02




「おーい、何難しい顔してんだよ」
悶々と考え始めてしまった俺の顔を覗き見て、先輩が苦笑を浮かべた。
「油売ってんじゃねぇよってか?」
へらっとおどけたように笑う。
「思ってませんよそんな事!」
慌てて俺はぶんぶんと眼前で手を振り否定する。
「あはははっ!冗談だよ、冗談。お前がそんな風に思うなんて思ってないから安心しろ」
と、くつくつと尚可笑しそうに肩を震わす。
「珍しく小難しい顔してっから、からかっただけだ」
よいしょ、と勝手口に入って薪を置く。奥でおばちゃんの「ありがとねぇ」という声が聞こえた。
「…酷でぇっす」
再び勝手口から出てきて、今度は食材を選んでいる先輩にぶすっとした声が出た。
(何だ俺、我ながら気持ち悪い事仕出かしちゃった気がする。
女子や一年生でもないのに不貞腐れるとか、全く可愛くねぇ!)
またからかわれると一瞬冷っとしたのも束の間。
俺の予想に反して先輩は「可愛い顔すんな、竹谷。虐めてるみたいな気分になんじゃねぇの」と、少し困ったように目元を綻ばせて笑うと、目線の変わらない俺(正確にはほんの少し俺の方が背丈がある)の頭をぽんぽんと撫でた。

(かっ、可愛い顔してんのはどっちっすか!!)
辛うじてその言葉は呑み込む。

「そろそろ夕餉の準備整うぞ。お前もそちらのお嬢さんを家城に届けて食堂に来い」
先程捕まえた毒蛾のネネが籠の中でひらりひらりと舞う。
それを見て先輩がくくっと笑った。
瞬間、すとんと胸に落ちる。
俺たちが生物を人扱いをするのは、この人からうつったのかもしれないと。
だからだろうか、孫兵が入学当時からジュンコを「彼女は」などと呼称していても不思議に思わなかったのは。
そう気が付いたら、益々憧憬の念が溢れてくすぐったくなった。
「うっす。ちゃんと送り届けてきます!腹減ったぁ〜」
にかっと笑うと同時にぐぅぅぅぅっと腹の虫が主張した。
「ぶっは!外さねぇなお前は!内緒ででかいおかず確保しといてやっからとっとと行って来い」
何定食の確保かはお楽しみに〜、と片目を瞑って人差し指を口元に置いて微笑む。
(だから!可愛い顔してんのはどっちっすか!)
再び喉元まで出かかった言葉が口を衝いて出てしまう前に、俺は飼育小屋へと足を向けた。

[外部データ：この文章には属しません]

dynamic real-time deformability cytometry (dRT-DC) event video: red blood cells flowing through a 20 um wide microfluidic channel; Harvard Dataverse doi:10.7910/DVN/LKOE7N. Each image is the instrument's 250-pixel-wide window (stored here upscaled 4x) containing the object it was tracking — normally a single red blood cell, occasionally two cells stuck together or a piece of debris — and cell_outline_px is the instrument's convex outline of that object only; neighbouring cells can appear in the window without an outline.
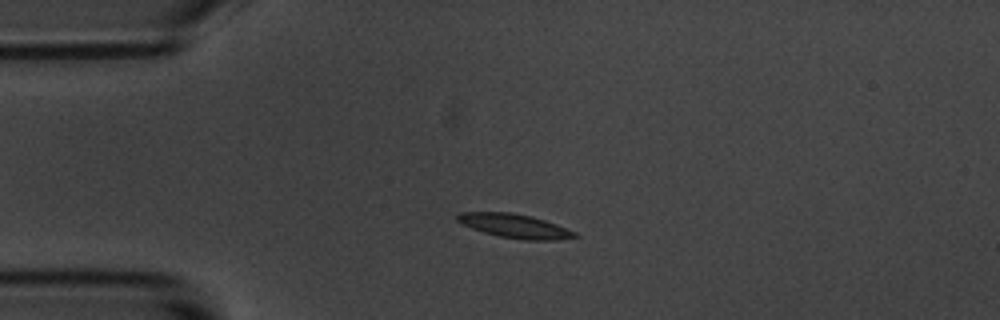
{"species": "common noctule bat (a hibernating species)", "species_latin": "Nyctalus noctula", "temperature_condition": "room temperature", "stored_images_in_passage": 44, "camera_frame_rate_fps": 3000, "um_per_image_px": 0.085, "animal": {"sex": "male", "body_mass_g": 20.1, "forearm_length_mm": 53.5}, "frame": {"image": 1, "passage_image": 1, "time_ms": 0.0, "image_size_px": [1000, 320], "cell_outline_px": [[580, 236], [560, 240], [524, 240], [500, 236], [484, 232], [472, 228], [456, 220], [456, 216], [460, 212], [512, 212], [532, 216], [556, 224], [576, 232]], "centroid_in_image_um": [43.79, 19.2], "position_along_channel_um": 41.2, "area_um2": 16.36}}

無事ネネを届け、委員会活動も終了して食堂へと他の五年生たちと向かう。
嬉々として食堂の戸口を潜ろうとすると、その真ん中で立ち尽くす食満先輩に邪魔された。
どうしたんだろうと横をすり抜けながらその顔を窺うと、先輩は度肝を抜かれたような複雑な顔をしていた。
それを遠くの席から、さもご満悦の表情で見遣る立花先輩たちも見える。
状況が呑み込めていない俺とは対で、三郎も立花先輩たち同様可笑しそうににやにや笑っていた。
どういう事だよ?と三郎に尋ねる前に、食満先輩の戦慄く声が、我が物顔で食堂の配膳手伝いをする先輩へと飛ぶ。
「手前、何やってんだよ!?」
「おぅ、留。何って…花嫁修業?」
うふん、と、しなを作って可愛子ぶった先輩が答える。
「花嫁って…」
鸚鵡返しに“花嫁”と口にした途端、食満先輩の顔がカッと朱に染まる。
それはもう、耳朶までしっかりと。

「ひゅーひゅーだぞ!留三郎!」

がははははっ!!と、面白がっている事を微塵も隠す気の無い七松先輩の豪快な野次と
「五月蠅ぇぇぇ小平太ぁぁぁッ!!」
と、苦し紛れに怒号する食満先輩の声が食堂に響いた。